Les bougies d'anniversaire
Elle avait toujours refusé de remplacer les bougies des gâteaux d’anniversaire par deux chiffres solitaires, non pas dans le but de manifester une opposition à la modernité, mais parce que la magie et la chaleur des petits porte-joie blancs et purs ne pouvaient être égalées par des nombres froids et malheureux. Elle se demandait comment on avait pu en arriver à mettre des chiffres sur un gâteau, alors qu’un anniversaire était une fête qui célébrait le souvenir de la naissance, pas le nombre des années.
À son âge, souffler les bougies reflétait un caractère routinier, presque naturel, comme le retour des hirondelles au printemps, l’arrivée des premières chaleurs de l’été ou la tombée des feuilles à l’automne.
Éléna fêtait ses soixante-cinq ans avec un enthousiasme de jeune femme. Elle démarrait une nouvelle vie. Elle venait de se retirer du monde professionnel pour une retraite qu’elle jugeait fort méritée tant elle en avait bavé. Elle avait eu son lot d’épreuves et de difficultés.
De son ancien poste de directrice des ressources humaines, elle ressentait encore la haine et la rancœur des collègues, suite aux plans de réduction du personnel, si généreusement appelés « plans sociaux », qu’elle avait dû organiser. On lui avait reproché les licenciements, alors qu’elle n’était en rien responsable des difficultés de l’entreprise. Elle était une simple employée, et souffrait autant que les autres à chaque vague de départs forcés. Car sa tâche était d’annoncer la mauvaise nouvelle aux malheureux licenciés, et d’affronter ensuite leur regard et leur peine quand ils repartaient la tête basse et les épaules lourdes. Pour beaucoup, elle était la coupeuse de têtes, et les représentants syndicaux l’avaient désignée comme coupable, tout en ignorant ses souffrances personnelles. N’ayant plus la force de faire face à toute cette violence, elle avait quitté l’entreprise avec soulagement.
Éléna était veuve depuis cinq ans, son mari n’avait pas survécu à la maladie d’Alzheimer. Elle avait vécu ce drame à ses côtés pendant quatre années. Elle pensait pourtant que c’était une maladie tuant seulement les personnes âgées. Son mari, ingénieur dans une multinationale, voyageait dans toute l’Europe, il travaillait beaucoup, peut-être trop. Avant l’apparition des premiers symptômes de la maladie de son époux, Éléna aimait à rêver d’une future retraite heureuse, partagée avec son homme.
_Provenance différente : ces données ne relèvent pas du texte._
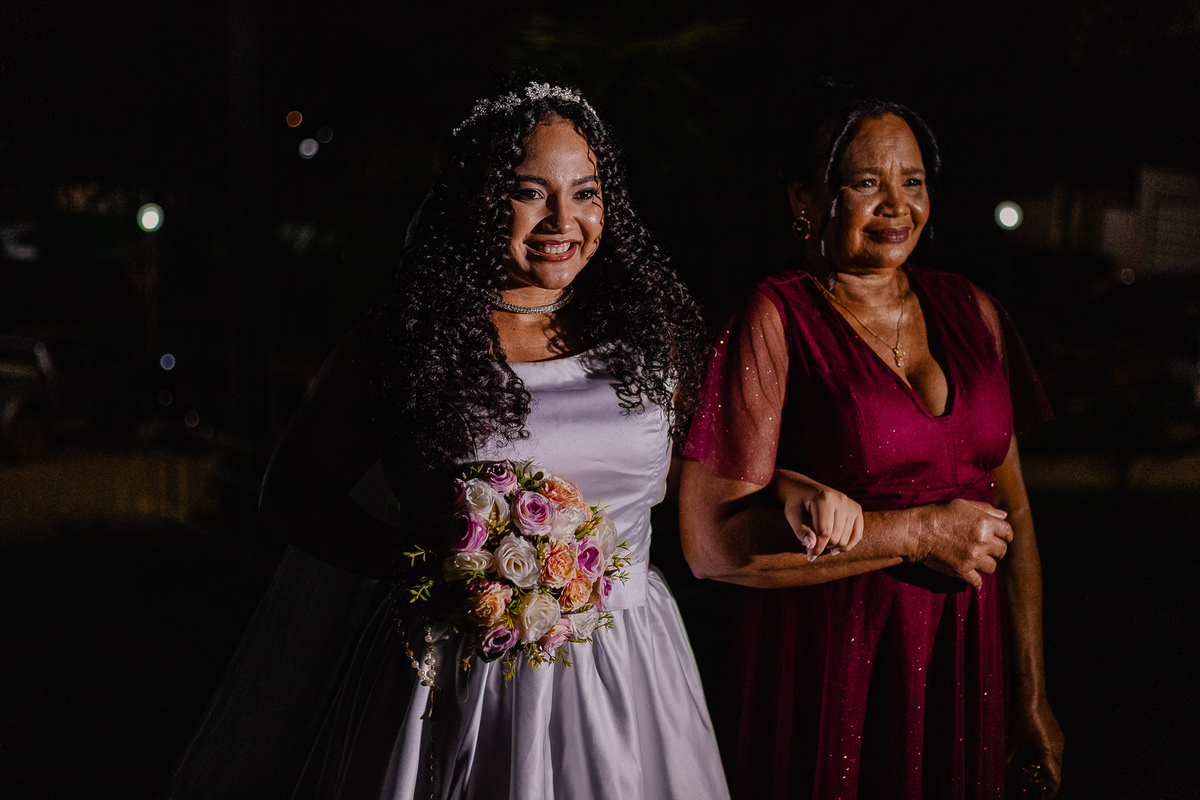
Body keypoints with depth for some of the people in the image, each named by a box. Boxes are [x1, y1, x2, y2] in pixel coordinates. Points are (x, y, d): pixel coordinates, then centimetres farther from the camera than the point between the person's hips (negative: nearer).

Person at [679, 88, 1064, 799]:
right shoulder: (771, 322, -10)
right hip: (825, 678, -4)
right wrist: (913, 534, -15)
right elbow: (712, 540, -17)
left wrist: (1031, 698, 8)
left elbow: (1013, 514, 9)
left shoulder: (971, 311, 6)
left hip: (967, 668, 5)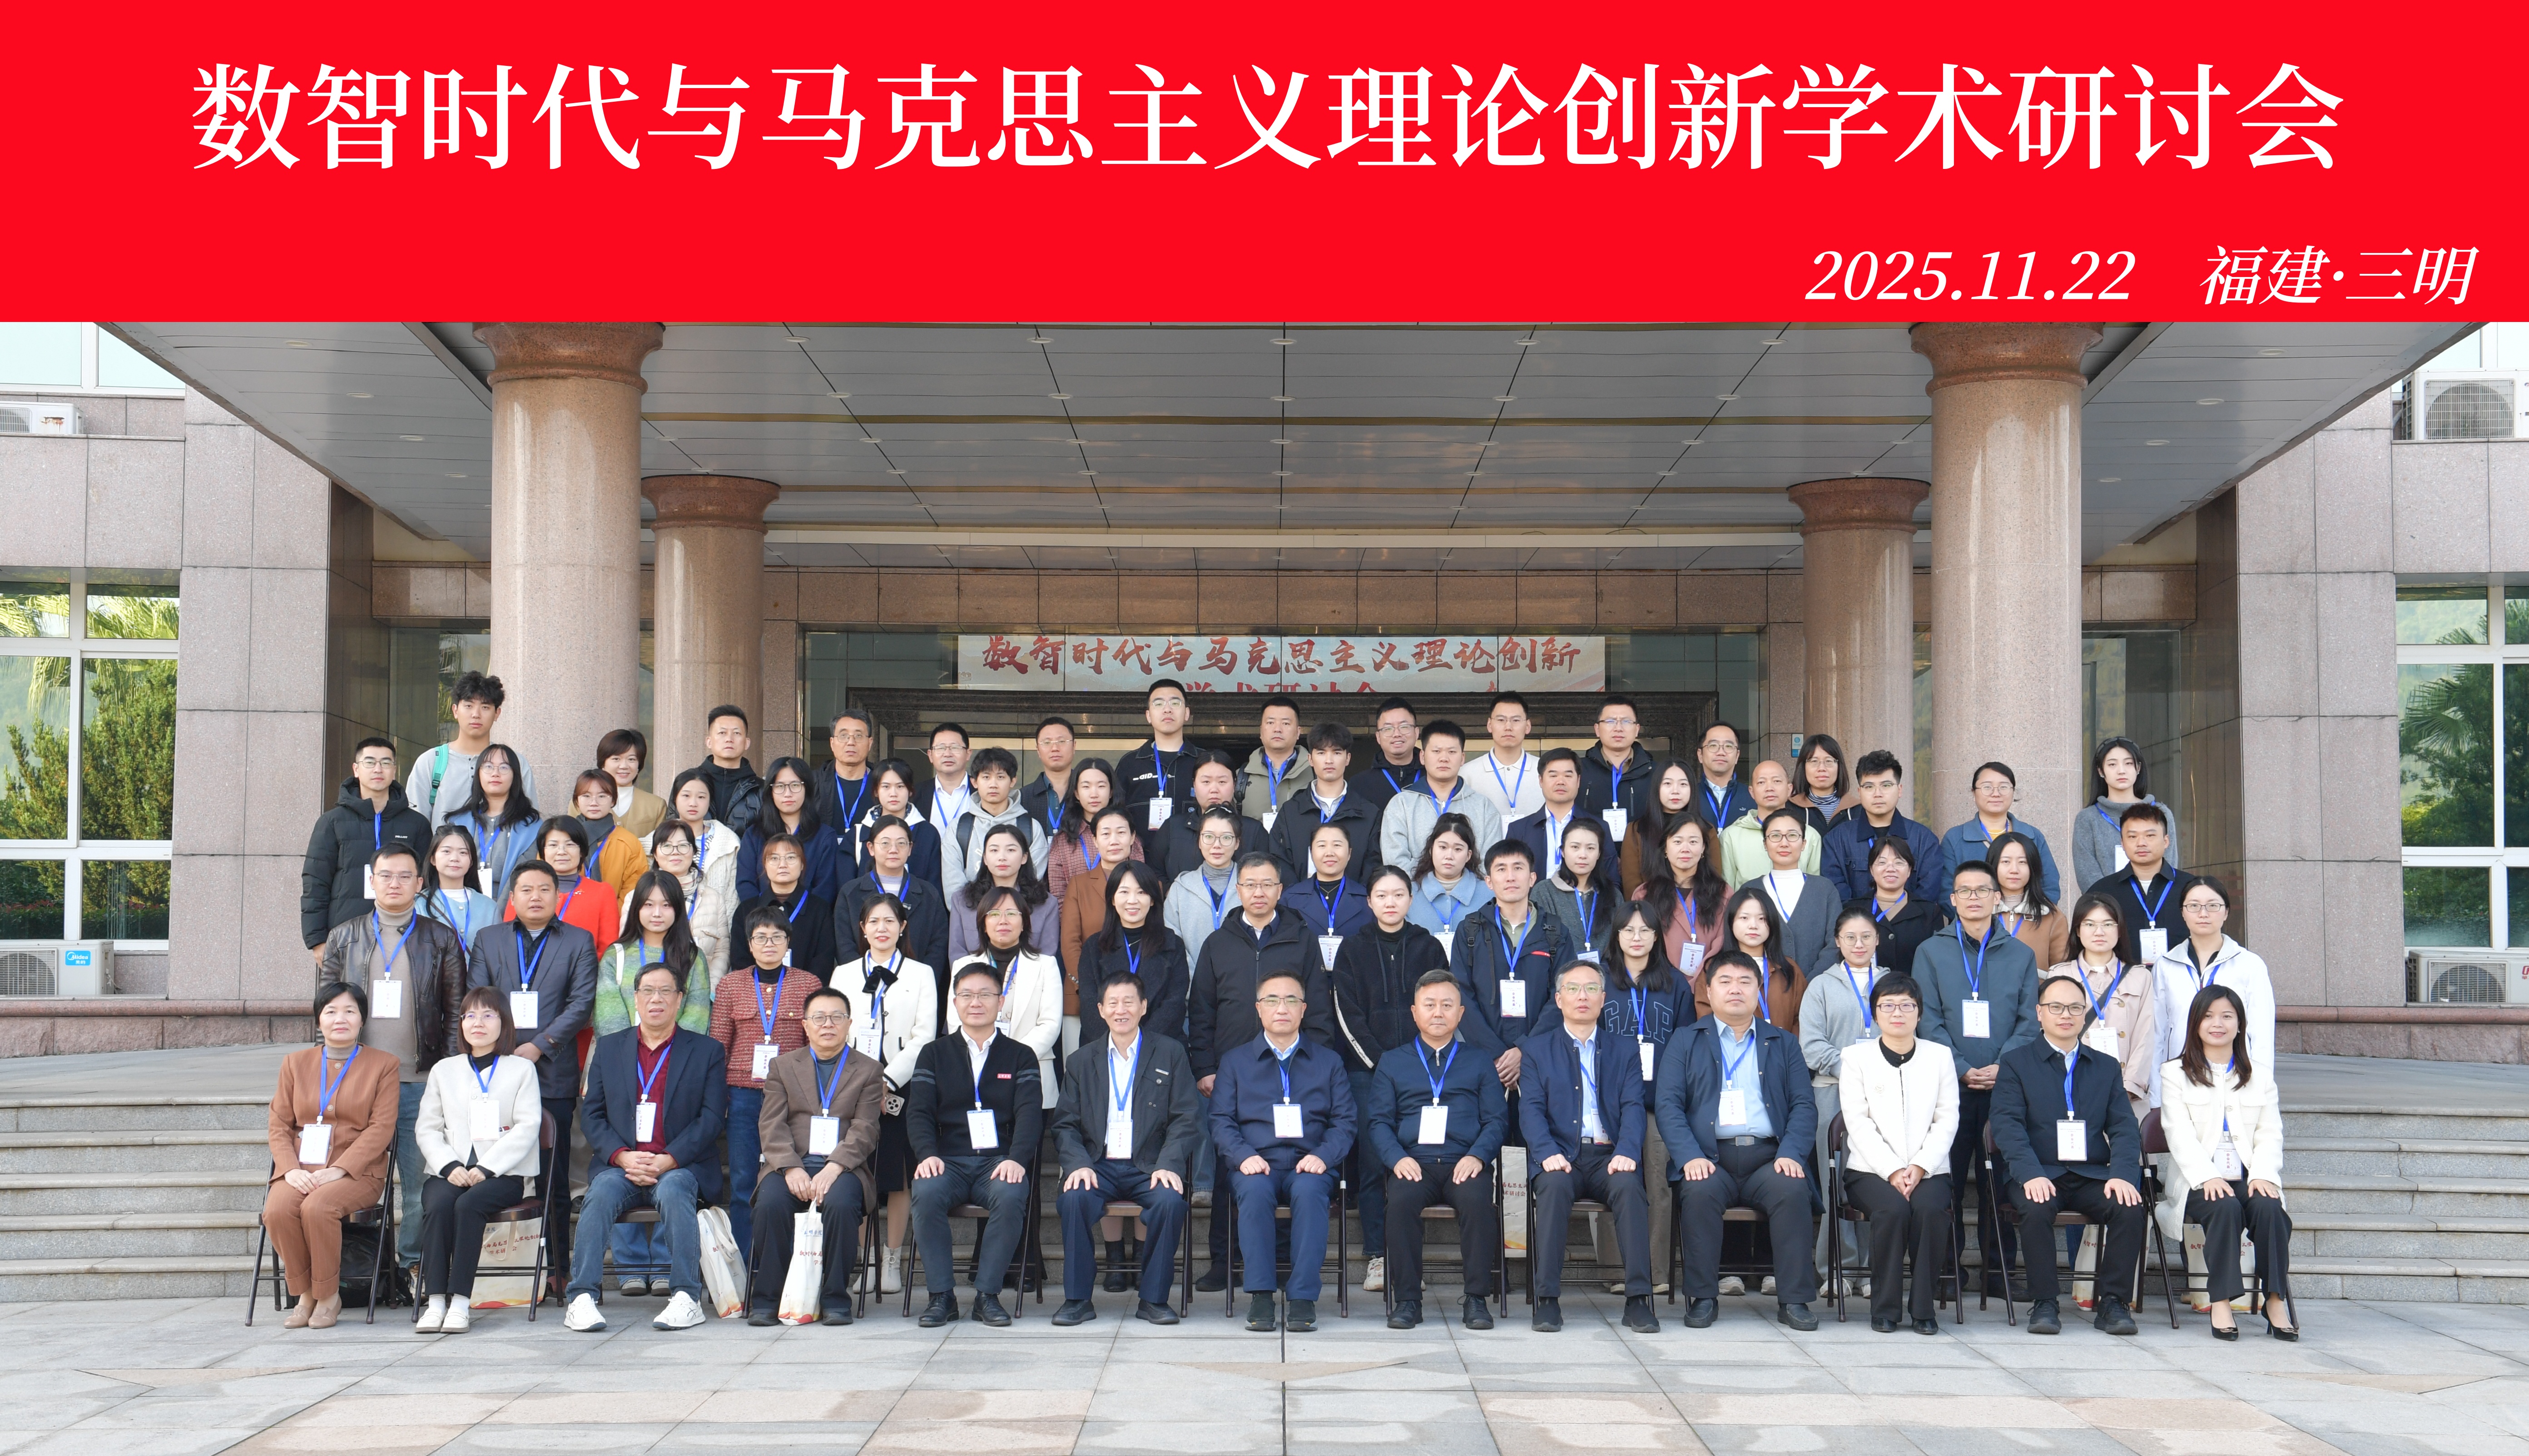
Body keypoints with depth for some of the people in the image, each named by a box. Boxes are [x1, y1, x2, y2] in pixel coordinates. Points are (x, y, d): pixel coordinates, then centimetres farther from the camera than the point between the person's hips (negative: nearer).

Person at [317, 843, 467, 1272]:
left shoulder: (442, 940, 8)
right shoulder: (344, 939, 12)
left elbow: (456, 1011, 6)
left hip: (419, 1083, -1)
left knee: (420, 1187, -3)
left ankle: (414, 1266, 7)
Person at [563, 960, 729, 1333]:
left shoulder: (707, 1051, 10)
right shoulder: (609, 1048, 16)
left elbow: (711, 1118, 0)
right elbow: (591, 1113, 9)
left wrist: (668, 1161, -14)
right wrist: (622, 1157, -9)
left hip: (681, 1167, -2)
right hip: (620, 1166, 2)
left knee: (673, 1189, -34)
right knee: (602, 1191, -30)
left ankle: (686, 1298, -31)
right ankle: (581, 1299, -33)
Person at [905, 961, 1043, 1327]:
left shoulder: (1020, 1056, 13)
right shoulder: (934, 1055, 16)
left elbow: (1030, 1114, 0)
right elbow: (919, 1112, 5)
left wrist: (1016, 1159, -19)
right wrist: (928, 1154, -16)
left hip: (998, 1162, -1)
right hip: (947, 1162, 1)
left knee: (1011, 1195, -34)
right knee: (926, 1193, -32)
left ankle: (987, 1294, -22)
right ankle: (941, 1294, -21)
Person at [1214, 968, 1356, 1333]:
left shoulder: (1328, 1062, 19)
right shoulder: (1235, 1061, 18)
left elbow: (1344, 1122, 10)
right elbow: (1221, 1121, 8)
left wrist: (1322, 1156, -11)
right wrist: (1244, 1156, -11)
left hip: (1308, 1167, 0)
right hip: (1256, 1166, 0)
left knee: (1309, 1190, -36)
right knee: (1255, 1189, -36)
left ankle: (1303, 1298, -35)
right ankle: (1261, 1295, -32)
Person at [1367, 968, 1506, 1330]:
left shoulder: (1478, 1062, 19)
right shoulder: (1393, 1062, 20)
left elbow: (1497, 1119, 10)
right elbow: (1377, 1121, 10)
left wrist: (1477, 1155, -10)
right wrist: (1397, 1158, -10)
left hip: (1464, 1163, 0)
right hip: (1413, 1162, 0)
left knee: (1477, 1199, -34)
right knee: (1401, 1200, -33)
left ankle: (1476, 1298, -25)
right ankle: (1407, 1299, -23)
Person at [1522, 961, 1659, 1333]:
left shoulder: (1625, 1049, 18)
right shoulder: (1536, 1049, 15)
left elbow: (1633, 1106, 5)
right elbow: (1531, 1109, 2)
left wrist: (1626, 1153, -15)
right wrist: (1547, 1153, -17)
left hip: (1609, 1157, 1)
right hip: (1561, 1157, -1)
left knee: (1629, 1185, -32)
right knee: (1554, 1185, -35)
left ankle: (1638, 1299, -32)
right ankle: (1547, 1299, -32)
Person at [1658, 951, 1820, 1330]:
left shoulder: (1784, 1044, 20)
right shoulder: (1686, 1043, 16)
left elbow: (1804, 1105, 10)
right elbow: (1669, 1104, 4)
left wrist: (1791, 1154, -10)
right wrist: (1690, 1156, -14)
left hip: (1768, 1157, 1)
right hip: (1711, 1157, -1)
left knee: (1792, 1190, -30)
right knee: (1700, 1192, -33)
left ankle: (1794, 1299, -22)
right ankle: (1703, 1298, -20)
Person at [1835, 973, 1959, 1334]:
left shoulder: (1939, 1056, 13)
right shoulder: (1856, 1057, 8)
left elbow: (1947, 1121, 5)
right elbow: (1858, 1123, -2)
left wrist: (1920, 1167, -11)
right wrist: (1892, 1171, -15)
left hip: (1928, 1170, 1)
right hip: (1870, 1169, -1)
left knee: (1930, 1208, -31)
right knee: (1892, 1208, -32)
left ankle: (1924, 1308, -18)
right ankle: (1885, 1308, -18)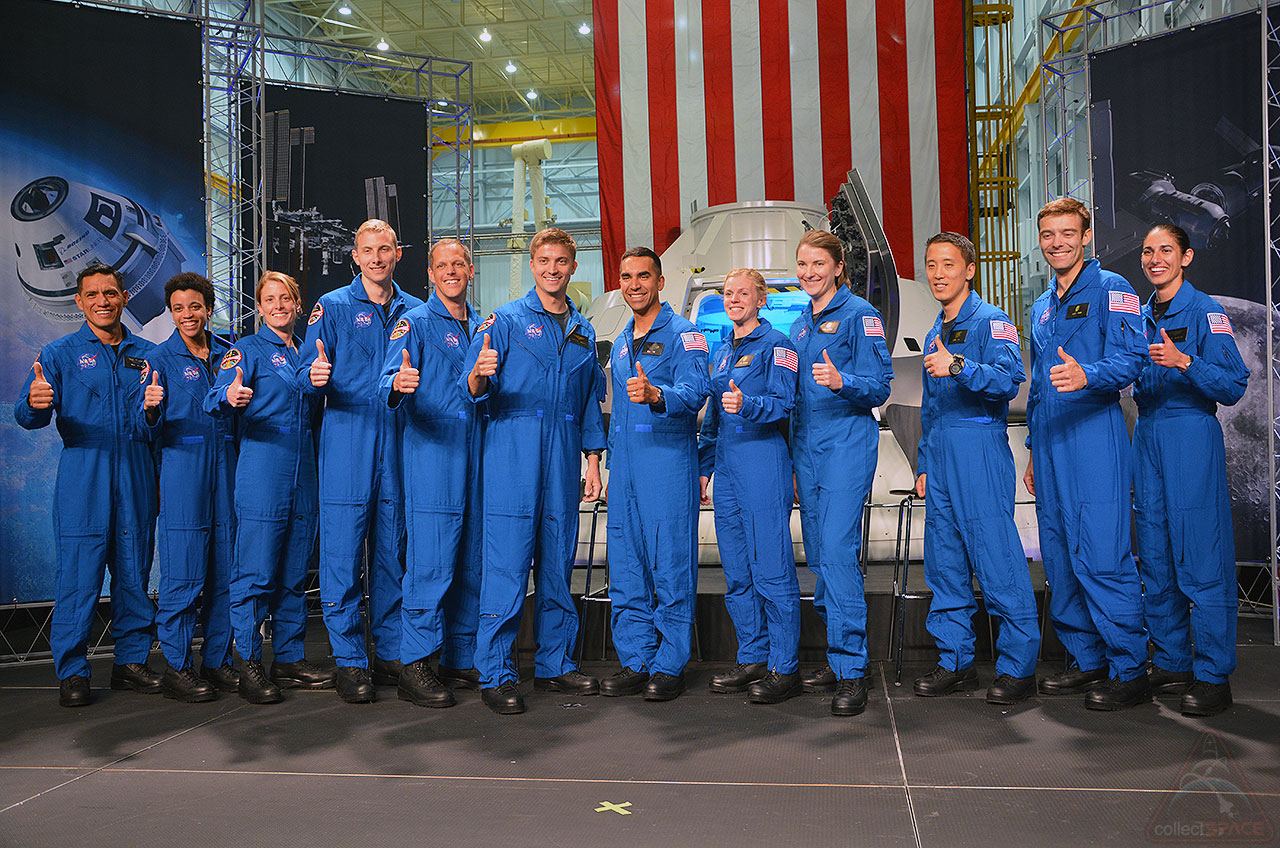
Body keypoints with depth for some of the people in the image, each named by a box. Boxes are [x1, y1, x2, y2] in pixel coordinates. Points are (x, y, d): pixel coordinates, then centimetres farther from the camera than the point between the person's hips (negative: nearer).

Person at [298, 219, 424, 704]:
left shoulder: (415, 312, 15)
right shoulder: (332, 307, 6)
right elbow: (308, 377, 0)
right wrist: (315, 376, -22)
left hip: (400, 442, 3)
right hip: (347, 444, -3)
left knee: (394, 551, 7)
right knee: (343, 551, -5)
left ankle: (392, 654, 18)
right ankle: (350, 660, 3)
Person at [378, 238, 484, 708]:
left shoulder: (481, 325, 18)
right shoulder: (415, 322, 1)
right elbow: (391, 378, -14)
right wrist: (398, 384, -34)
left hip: (476, 455, 6)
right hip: (432, 455, -6)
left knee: (471, 564, 9)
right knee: (432, 564, -9)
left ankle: (461, 660, 19)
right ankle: (415, 667, -1)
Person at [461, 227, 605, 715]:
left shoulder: (583, 331, 17)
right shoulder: (507, 320, 3)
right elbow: (472, 390, -5)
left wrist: (593, 461, 15)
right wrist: (479, 374, -29)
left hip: (564, 456, 5)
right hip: (513, 456, -5)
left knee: (558, 564, 9)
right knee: (507, 565, -7)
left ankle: (555, 664, 20)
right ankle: (495, 675, 1)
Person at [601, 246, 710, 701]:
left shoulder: (683, 335, -3)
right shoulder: (621, 343, 20)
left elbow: (694, 391, -19)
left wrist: (655, 395, -38)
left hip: (668, 458, -7)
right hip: (624, 463, 7)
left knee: (670, 566, -3)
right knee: (625, 568, 8)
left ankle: (669, 666, 6)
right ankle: (635, 662, 17)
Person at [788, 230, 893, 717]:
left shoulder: (860, 314, -4)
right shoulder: (801, 325, 18)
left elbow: (880, 385, -9)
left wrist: (841, 381, -29)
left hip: (847, 444, -8)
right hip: (807, 447, 8)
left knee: (837, 551, -15)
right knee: (817, 555, 8)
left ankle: (852, 672, -11)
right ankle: (836, 660, 18)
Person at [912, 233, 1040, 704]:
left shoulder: (991, 321, -2)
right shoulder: (935, 334, 22)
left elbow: (1008, 380, -18)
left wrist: (958, 367, -33)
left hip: (980, 448, -8)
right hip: (940, 455, 8)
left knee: (997, 560, -8)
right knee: (944, 563, 9)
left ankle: (1018, 667, 0)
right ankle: (955, 661, 17)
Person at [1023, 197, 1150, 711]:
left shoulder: (1110, 289, -1)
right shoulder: (1041, 308, 22)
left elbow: (1129, 359, -15)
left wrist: (1086, 375, -35)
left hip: (1093, 438, -7)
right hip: (1049, 442, 8)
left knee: (1101, 558, -10)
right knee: (1060, 561, 9)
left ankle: (1129, 671, 0)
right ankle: (1086, 660, 20)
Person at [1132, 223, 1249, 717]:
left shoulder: (1205, 312, -5)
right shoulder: (1141, 316, 14)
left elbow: (1234, 387, -12)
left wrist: (1184, 362, -24)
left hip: (1191, 438, -7)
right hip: (1147, 439, 7)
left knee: (1201, 561, -6)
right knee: (1155, 559, 10)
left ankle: (1212, 677, 1)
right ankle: (1170, 663, 21)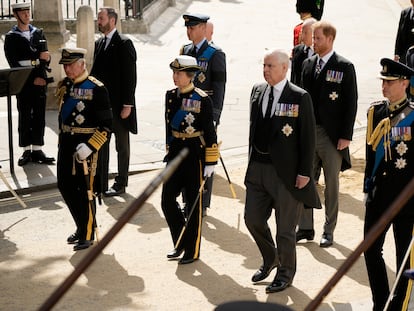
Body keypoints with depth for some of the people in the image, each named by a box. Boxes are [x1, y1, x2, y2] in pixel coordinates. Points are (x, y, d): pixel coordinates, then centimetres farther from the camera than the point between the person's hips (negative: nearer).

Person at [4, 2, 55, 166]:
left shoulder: (39, 33, 13)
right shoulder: (11, 37, 0)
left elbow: (45, 57, 11)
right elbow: (14, 63, -7)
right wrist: (36, 66, -11)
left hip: (41, 81, 3)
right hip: (23, 83, -3)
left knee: (39, 116, 3)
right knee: (24, 117, 0)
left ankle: (37, 149, 8)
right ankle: (26, 151, 7)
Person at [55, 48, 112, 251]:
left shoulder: (96, 89, -13)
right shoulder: (64, 86, 8)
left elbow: (106, 125, -14)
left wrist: (89, 146, -23)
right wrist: (62, 141, 18)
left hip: (86, 145, -7)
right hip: (66, 143, 7)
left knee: (86, 190, 2)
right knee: (65, 186, 12)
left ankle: (87, 235, 15)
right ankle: (81, 227, 30)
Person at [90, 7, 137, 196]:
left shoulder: (124, 44, -12)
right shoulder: (99, 43, 11)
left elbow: (130, 76, -15)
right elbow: (95, 72, 15)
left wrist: (127, 105, -18)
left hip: (119, 104, -7)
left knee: (122, 145, 5)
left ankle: (121, 184, 13)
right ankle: (101, 182, 20)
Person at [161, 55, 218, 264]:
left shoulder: (202, 100, -12)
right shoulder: (170, 96, 6)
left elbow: (210, 133, -11)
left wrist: (210, 163, -12)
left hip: (195, 155, -6)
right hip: (175, 153, 6)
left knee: (194, 204, 4)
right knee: (167, 200, 3)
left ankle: (193, 250, 16)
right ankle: (180, 243, 22)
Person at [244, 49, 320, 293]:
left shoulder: (300, 98, -11)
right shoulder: (257, 91, 6)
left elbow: (308, 138, -10)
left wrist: (305, 172, -13)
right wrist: (252, 159, 13)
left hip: (285, 172, -6)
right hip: (258, 167, 6)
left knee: (285, 227, 5)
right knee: (253, 218, 13)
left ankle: (286, 273, 25)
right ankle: (270, 258, 38)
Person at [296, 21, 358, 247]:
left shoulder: (345, 67, -6)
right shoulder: (308, 64, 9)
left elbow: (351, 103, -7)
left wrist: (346, 136, -11)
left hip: (332, 135, -5)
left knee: (331, 184, 5)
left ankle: (329, 231, 14)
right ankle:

Ces évasions imaginaires lui apportaient l’espoir d’une vie agréable et apaisée, et l’aidaient à combattre l’amertume du quotidien. Ils avaient des économies, fruits de nombreuses années d’efforts et de privation, et allaient pouvoir enfin en profiter. Elle avait des projets d’activités, de loisirs, de lecture et de voyages.
La mort de son mari chassa tous ses rêves dans l’oubli. Elle dut affronter la douleur et la souffrance, et plus encore la solitude, mais aussi l’angoisse face à un futur confronté au vide laissé par l’être parti trop tôt. La présence et le soutien de ses deux enfants ne suffisaient pas à combler ce vide.
Aux hasards des rencontres, elle fit la connaissance de Georges, soixante-dix ans, veuf lui aussi depuis quelques années. Au fil des mois, ils apprirent à se connaître, à s’apprécier, à partager aussi. Ils tissèrent des liens à la manière d’adolescents découvrant la passion, et commencèrent à se projeter vers une nouvelle vie. Ils décidèrent enfin d’emménager ensemble dans une maison à la campagne, au nord de Nantes, à vingt minutes du centre-ville. C’était un nouveau départ. Ils étaient à la fois excités comme un jeune couple, en pensant au bonheur qu’ils allaient construire, mais aussi lucides sur le fait qu’il s’agissait, vu leur âge, de leur dernière aventure. Ce pas dans l’inconnu était une opportunité à ne pas rater. Une sorte de quitte ou double.